Chapter 3 stands out for its engagement with multiple levels of discourse. Smolin distinguishes between rhetorical, cosmic, and metaphysical registers of imperial ideology, noting that theological arguments about the Trinity or Christ’s nature often bore unspoken parallels to concerns about succession, unity, and hierarchy in the imperial state. This tripartite framework helps the reader understand why otherwise abstract theological quarrels carried such political weight: they functioned as mirrors to the imperial order.
The second part of the book (Chapters 5–6 and an epilogue) turns to Western Nicene authors, and in particular, Lucifer of Cagliari and Hilary of Poitiers. These figures, marginalized in traditional ecclesiastical histories, emerge in Smolin’s telling as key contributors to a new political theology. Opposed to Arian subordinationism and sceptical of the emperor’s spiritual authority, they articulated a vision in which bishops, not emperors, became the guarantors of orthodoxy. Their theological commitment to consubstantiality in the Trinity thus came with political implications: the rejection of imperial mediation in matters of faith and the redefinition of legitimacy as rooted in episcopal, rather than imperial, sanction.

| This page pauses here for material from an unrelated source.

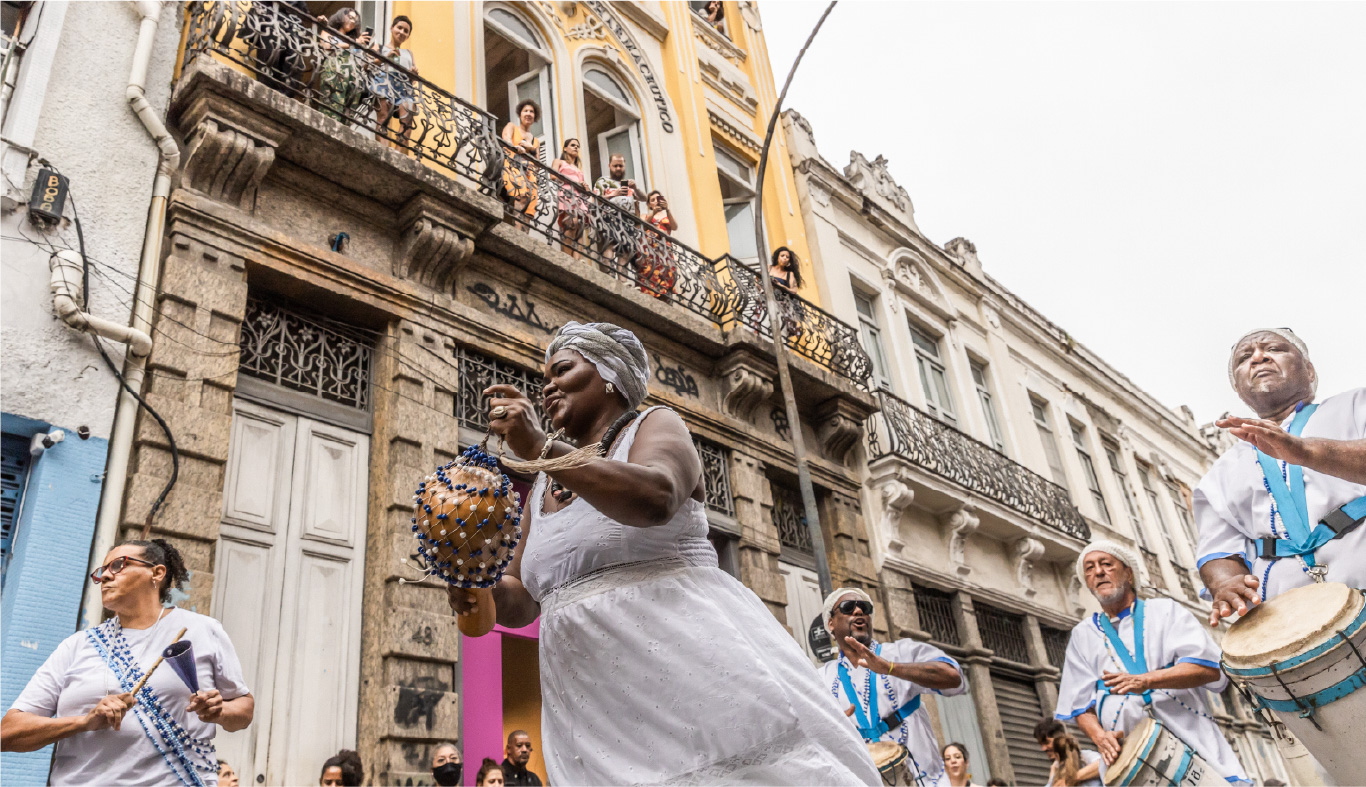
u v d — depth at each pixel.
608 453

This is one of Smolin’s most illuminating contributions as he shows that Western Nicene theology reimagined the structure of ecclesial and political power, placing the bishop, now understood as a Christian figure of unity and truth, in the place once occupied by the emperor. In tracing this shift, he anticipates the eventual Theodosian synthesis, in which imperial power is once more aligned with Nicene orthodoxy, but on new terms where the emperor is the Christian sovereign, but the church is the arbiter of doctrinal legitimacy.
The book ends with an epilogue that brings the argument into conversation with Theodosius I’s reign, suggesting that the settlement of Nicene orthodoxy under Theodosius drew heavily upon the intellectual groundwork laid by earlier theological polemicists. It was not inevitable that the empire would become Nicene. It was the result of long struggles that were political and doctrinal, personal and imperial, mediated by a shared vocabulary of unity, legitimacy, and cosmic hierarchy.
Smolin’s work builds upon but also challenges earlier traditions of scholarship. He is clearly in dialogue with Erik Peterson’s 1935 classic Monotheism as a Political Problem, which argued that the monarchical conception of God was structurally incompatible with democratic or pluralist governance. Smolin accepts Peterson’s insight that theological ideas are political but challenges his pessimism. In the fourth-century context, he argues, monotheistic metaphors provided the only available framework for legitimizing imperial unity, especially in the wake of repeated civil wars, usurpations, and theological schisms. He also distances himself from older narratives of Edward Gibbon, who tended to dismiss fourth-century theology as empty casuistry or a distraction from the real business of government. For Smolin, theology was the business of government, or at least of imperial ideology.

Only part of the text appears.